*** Opening of TEXT PASSAGE ***

18 Mina { 08.04.11 at 8:37 am }

Oh, so it’s not just me feeling the odd egg in the basket for not planning the life out of me?
Whenever I make a list, I find it after I don’t need it anymore. I used to make plans and lists and not one plan came to fruition. I mean, I did get married and had a child, but it was not the result of my grand planning skills. My career vanished up in smoke when I had to chose between family or job, and I don’t regret it not even the tiniest littlest bit. And I have never been happier in my life!

I still try to plan bits of my life, because I am a slow learner like that, like we go to visit the grandparents, and “I” plan to do some thing or the other, or at least I imagine we would do this or that. Know what? It never works out “my” way. So, planning is not for me.

Consequently, in your place, I’d do the same, and have a great time.

Happy BlogHer, Mel! Come back with pictures!

19 {sue} { 08.04.11 at 9:13 am }

At this stage in my life, I’m more of a marrow-soaker than a marrow-sucker. Which doesn’t make sense exactly, but I tend to let let experiences wash over me (like marinade?). I still sometimes feel like I should be sucking the marrow (especially when I read something by someone who does), but maybe I’m too tired. Or I don’t need the the highs and lows anymore and am more happy with the gentle tide. Or maybe I’ve learned to stop seeking happiness everywhere and just work on BEING happy.

I hope your trip is exactly what you need.

20 Anna { 08.04.11 at 3:54 pm }

I don’t know how to express this elegantly but I think you’re doing fine and I know exactly how you feel about big events and not planning. However, I guess this is like students chatting before going into an exam, some people’s unprepared involves a lot more preparation than others. In order to enjoy BlogHer you don’t need a manicure or a new outfit, anyone who would think you were odd for not having a manicure really isn’t worth thinking. In order to get the best out of being there you just need to be there and be yourself.

You could highlight the timetable, have big plans and have a horrible time. When I highlight timetables I go to things that sound good but aren’t, I enjoy immensely happening across events that I didn’t anticipate and that’s part of the point, spreading your metaphorical arms wide. Without specific things you’ve decided that you must do I think you’re well situated to do what you want to, feel like or are drawn to.

Have an amazing time! Take your amazing self there and I’m sure you will have a good time. With all those major ambitions realised you have nothing to lose, you’ve already got the best things.

21 Bea { 08.05.11 at 9:54 am }

I think infertility has a lot to answer for on this one. You spend so much time trying to stay in the moment, trying to live with an uncertain future, that you forget how it is to plan ahead. And I guess maybe you stop wanting to. Or maybe you’re old after all ;p

Me, I’m now casting around for the next thing. And today I started putting some thoughts together. And if either of my kids would let me leave the bedroom I might actually get to start looking into these thoughts but that’s another story.

22 B { 08.07.11 at 4:42 am }

Mel – you’re the last person i would attach to the words “lack purpose”. The opposite. I see very definite purpose from here – connection, community, and fun – and I admire that and try and learn from that.

Sometimes running around doing everything can be a tell tale sign of a lack of purpose. Someone who doesn’t know what they’re on about.

Not you lovey.

Although, I have made the error of not studying the gig guide at a music festival and feeling like it took me half the weekend to find my groove. So, maybe you should at least read the seminars.

*** Close of TEXT PASSAGE ***
*** Opening of PROVIDED MATERIAL ***

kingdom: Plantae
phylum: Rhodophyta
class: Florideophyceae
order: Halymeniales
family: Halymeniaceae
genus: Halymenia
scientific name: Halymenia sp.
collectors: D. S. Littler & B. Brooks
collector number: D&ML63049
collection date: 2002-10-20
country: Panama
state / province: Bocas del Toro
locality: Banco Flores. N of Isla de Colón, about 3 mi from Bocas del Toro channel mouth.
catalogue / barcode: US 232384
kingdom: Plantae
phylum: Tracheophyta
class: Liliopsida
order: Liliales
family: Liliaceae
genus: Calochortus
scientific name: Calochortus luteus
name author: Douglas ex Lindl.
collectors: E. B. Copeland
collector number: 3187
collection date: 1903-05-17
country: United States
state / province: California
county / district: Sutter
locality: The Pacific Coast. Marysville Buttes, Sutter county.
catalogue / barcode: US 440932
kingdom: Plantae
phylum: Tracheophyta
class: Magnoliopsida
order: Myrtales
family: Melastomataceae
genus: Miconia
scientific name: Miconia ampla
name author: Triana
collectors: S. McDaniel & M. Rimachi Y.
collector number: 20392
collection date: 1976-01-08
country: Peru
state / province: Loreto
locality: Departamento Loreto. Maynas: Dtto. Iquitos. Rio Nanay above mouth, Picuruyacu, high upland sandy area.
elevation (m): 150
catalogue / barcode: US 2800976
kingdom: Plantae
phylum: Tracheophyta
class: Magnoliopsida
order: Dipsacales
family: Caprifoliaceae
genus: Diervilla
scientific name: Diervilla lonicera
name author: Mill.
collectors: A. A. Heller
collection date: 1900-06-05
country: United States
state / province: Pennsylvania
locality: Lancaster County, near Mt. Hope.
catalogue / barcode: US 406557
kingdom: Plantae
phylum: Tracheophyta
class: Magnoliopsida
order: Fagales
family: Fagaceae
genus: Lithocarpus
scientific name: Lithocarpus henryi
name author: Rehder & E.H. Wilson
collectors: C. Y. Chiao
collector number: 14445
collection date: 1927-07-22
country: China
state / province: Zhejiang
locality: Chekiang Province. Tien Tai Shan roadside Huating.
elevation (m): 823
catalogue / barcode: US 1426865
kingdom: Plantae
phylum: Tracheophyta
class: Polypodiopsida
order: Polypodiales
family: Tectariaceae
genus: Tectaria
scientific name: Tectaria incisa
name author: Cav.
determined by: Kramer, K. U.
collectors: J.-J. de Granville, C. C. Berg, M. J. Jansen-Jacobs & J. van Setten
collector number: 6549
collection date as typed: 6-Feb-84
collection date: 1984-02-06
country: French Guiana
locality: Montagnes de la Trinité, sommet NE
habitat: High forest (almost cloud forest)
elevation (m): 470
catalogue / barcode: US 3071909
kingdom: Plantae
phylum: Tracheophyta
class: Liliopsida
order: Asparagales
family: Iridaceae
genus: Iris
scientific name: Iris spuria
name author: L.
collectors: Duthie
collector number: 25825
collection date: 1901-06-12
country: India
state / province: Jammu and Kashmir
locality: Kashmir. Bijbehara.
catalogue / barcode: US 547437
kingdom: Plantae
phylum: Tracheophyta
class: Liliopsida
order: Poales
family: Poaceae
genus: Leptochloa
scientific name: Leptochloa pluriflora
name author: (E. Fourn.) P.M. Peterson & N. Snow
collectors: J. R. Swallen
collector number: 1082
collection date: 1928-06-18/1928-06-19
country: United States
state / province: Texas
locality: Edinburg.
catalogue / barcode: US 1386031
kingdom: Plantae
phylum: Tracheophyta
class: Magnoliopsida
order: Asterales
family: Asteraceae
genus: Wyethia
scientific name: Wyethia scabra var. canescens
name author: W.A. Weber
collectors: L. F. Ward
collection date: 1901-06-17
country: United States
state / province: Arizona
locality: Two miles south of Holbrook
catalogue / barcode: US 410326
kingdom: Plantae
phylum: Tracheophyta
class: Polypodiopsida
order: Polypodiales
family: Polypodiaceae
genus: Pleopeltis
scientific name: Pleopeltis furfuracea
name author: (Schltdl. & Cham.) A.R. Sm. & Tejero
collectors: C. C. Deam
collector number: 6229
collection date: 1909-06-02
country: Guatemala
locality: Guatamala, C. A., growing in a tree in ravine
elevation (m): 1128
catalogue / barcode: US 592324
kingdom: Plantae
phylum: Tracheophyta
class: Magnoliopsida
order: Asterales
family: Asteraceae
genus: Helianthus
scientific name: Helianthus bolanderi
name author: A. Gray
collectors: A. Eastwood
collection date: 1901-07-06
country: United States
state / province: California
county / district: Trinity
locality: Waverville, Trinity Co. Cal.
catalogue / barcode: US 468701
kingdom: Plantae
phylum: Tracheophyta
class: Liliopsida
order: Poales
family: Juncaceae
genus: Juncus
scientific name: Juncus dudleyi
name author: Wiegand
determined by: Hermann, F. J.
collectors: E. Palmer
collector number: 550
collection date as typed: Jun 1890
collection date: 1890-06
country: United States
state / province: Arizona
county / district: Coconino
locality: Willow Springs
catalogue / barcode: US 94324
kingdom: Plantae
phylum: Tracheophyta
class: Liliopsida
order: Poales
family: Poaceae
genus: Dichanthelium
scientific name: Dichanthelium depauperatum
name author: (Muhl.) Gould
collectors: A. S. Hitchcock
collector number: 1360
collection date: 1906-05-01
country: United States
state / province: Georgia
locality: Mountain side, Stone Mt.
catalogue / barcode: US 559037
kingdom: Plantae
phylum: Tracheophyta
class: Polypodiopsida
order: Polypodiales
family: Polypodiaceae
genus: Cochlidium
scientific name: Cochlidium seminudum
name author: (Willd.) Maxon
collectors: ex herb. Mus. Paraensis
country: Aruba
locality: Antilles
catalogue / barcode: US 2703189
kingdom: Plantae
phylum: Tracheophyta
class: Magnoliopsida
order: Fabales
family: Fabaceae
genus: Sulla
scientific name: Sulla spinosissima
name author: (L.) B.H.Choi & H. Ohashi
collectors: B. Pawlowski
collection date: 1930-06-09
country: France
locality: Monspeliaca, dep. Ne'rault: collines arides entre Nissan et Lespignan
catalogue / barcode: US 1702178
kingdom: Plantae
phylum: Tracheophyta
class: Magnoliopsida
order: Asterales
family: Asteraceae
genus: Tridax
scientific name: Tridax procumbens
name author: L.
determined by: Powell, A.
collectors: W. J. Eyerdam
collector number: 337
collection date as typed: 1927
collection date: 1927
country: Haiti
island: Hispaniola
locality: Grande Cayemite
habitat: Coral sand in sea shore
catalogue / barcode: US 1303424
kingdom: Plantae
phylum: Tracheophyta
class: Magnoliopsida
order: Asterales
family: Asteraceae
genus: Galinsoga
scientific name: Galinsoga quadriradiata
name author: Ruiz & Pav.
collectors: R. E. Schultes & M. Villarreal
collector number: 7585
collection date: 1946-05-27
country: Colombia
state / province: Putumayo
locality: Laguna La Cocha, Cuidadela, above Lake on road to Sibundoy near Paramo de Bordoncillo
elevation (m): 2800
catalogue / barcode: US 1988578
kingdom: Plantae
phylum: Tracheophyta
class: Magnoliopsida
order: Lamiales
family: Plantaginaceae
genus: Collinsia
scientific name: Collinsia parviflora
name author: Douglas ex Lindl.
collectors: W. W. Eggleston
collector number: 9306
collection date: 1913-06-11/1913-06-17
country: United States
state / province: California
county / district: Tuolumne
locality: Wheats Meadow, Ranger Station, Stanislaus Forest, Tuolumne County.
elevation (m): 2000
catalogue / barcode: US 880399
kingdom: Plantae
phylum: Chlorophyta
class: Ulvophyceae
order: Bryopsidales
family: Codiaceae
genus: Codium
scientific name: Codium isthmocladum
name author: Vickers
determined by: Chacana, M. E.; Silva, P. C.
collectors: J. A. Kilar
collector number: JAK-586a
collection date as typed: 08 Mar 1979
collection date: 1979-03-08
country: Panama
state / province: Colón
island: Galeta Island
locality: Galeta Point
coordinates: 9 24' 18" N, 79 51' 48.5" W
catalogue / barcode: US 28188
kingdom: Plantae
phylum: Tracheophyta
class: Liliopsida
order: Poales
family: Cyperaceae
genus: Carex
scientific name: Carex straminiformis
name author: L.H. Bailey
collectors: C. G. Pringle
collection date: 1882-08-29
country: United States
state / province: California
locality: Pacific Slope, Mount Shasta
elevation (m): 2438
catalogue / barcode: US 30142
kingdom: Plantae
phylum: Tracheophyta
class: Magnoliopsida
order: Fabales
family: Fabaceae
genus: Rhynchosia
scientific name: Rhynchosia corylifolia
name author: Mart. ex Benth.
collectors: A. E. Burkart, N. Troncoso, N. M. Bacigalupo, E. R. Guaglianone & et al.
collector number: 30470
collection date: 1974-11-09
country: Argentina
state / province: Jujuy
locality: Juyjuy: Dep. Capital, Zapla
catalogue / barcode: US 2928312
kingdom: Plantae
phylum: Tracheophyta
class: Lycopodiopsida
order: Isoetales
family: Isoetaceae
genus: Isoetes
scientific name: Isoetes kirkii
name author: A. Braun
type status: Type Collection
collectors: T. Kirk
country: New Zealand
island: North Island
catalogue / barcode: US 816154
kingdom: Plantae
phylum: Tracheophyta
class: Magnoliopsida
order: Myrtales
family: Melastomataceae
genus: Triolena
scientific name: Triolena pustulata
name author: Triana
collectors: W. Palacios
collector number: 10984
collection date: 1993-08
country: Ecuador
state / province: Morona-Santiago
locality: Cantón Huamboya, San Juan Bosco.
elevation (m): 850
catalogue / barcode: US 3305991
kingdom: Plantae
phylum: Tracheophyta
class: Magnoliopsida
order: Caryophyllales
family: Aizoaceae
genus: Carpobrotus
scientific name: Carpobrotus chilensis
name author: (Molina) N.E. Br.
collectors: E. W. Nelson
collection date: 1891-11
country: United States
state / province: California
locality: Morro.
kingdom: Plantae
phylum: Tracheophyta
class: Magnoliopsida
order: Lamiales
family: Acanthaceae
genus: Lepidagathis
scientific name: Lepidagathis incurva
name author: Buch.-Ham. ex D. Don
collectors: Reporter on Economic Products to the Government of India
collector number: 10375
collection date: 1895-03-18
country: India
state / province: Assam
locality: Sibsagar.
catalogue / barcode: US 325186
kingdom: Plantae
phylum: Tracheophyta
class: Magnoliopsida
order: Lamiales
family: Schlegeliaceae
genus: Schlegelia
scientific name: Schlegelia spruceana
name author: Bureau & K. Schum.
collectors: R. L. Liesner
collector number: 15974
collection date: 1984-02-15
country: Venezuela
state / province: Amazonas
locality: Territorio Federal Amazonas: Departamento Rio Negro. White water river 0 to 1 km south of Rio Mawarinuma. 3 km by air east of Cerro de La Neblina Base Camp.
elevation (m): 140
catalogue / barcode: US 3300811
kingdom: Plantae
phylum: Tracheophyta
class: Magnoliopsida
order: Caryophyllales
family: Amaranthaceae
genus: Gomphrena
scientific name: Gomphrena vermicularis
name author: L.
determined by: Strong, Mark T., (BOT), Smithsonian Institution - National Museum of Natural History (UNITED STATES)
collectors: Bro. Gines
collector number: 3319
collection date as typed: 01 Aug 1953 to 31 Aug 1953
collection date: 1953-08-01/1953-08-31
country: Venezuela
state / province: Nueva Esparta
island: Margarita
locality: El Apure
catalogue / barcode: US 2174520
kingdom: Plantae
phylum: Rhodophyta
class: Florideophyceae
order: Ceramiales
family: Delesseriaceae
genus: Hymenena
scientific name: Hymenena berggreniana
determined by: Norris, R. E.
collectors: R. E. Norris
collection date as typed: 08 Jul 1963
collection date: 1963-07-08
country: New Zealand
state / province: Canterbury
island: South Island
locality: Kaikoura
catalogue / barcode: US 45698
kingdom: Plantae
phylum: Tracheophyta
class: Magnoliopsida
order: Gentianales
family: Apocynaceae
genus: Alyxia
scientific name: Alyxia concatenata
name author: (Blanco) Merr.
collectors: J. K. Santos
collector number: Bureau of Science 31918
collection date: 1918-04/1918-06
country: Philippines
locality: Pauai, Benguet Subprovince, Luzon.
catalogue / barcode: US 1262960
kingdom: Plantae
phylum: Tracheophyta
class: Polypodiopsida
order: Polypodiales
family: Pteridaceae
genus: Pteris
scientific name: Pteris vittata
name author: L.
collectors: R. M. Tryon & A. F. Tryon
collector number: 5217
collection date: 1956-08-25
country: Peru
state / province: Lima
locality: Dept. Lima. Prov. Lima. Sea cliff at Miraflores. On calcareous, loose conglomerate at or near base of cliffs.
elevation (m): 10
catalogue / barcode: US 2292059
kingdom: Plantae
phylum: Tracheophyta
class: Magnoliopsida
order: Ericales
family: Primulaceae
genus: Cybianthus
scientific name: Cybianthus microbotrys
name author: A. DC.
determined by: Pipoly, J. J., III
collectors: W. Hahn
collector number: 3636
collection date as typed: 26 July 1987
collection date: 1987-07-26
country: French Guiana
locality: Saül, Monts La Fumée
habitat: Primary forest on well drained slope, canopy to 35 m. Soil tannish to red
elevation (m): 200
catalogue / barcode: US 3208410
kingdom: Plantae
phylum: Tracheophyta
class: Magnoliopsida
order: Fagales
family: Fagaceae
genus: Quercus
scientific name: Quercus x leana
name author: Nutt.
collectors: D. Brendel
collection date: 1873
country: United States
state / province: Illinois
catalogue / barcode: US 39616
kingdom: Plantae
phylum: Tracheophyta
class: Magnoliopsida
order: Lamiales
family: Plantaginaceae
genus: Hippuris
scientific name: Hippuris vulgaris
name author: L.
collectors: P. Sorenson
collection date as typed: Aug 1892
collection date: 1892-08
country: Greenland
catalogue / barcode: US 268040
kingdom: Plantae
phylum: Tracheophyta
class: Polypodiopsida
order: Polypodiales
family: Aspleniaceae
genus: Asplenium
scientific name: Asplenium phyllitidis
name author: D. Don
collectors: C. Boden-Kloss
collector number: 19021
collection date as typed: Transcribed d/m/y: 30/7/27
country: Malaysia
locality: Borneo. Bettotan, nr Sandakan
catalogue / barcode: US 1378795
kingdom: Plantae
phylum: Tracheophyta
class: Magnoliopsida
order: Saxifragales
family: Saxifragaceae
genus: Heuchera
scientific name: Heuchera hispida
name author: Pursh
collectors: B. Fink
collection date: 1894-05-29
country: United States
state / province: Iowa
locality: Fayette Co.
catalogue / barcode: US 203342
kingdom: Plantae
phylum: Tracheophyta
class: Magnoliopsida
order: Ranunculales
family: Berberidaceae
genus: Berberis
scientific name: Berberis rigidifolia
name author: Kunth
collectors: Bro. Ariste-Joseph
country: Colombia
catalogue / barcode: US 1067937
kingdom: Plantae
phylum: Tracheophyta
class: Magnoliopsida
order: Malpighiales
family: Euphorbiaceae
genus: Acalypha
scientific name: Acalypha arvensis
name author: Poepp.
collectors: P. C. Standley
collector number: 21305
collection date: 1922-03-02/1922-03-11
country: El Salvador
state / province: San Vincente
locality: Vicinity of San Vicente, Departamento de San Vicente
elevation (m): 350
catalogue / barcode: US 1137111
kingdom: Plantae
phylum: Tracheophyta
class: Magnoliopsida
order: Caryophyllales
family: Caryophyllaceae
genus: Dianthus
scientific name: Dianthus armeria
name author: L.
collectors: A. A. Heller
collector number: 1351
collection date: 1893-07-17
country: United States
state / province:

*** Close of PROVIDED MATERIAL ***

#### WHAT TO DO
1: Decide whether each statement agrees with the blog comments, answering yes or no and quoting the words that settle it: (a) Mina's career vanished when she had to pick between family and job; (b) Sue calls herself more of a marrow-sucker than a marrow-soaker; (c) Anna says a manicure is needed to enjoy BlogHer.
2: Set down the part of the blog comments starting with "Mel – you’re" and going on through "learn from that.".
The items have no connection to the comments.

#### ANSWERS TO THIS EXERCISE
1:
(a) Yes: "My career vanished up in smoke when I had to chose between family or job"
(b) No: "I’m more of a marrow-soaker than a marrow-sucker."
(c) No: "In order to enjoy BlogHer you don’t need a manicure or a new outfit"

2:
Mel – you’re the last person i would attach to the words “lack purpose”. The opposite. I see very definite purpose from here – connection, community, and fun – and I admire that and try and learn from that.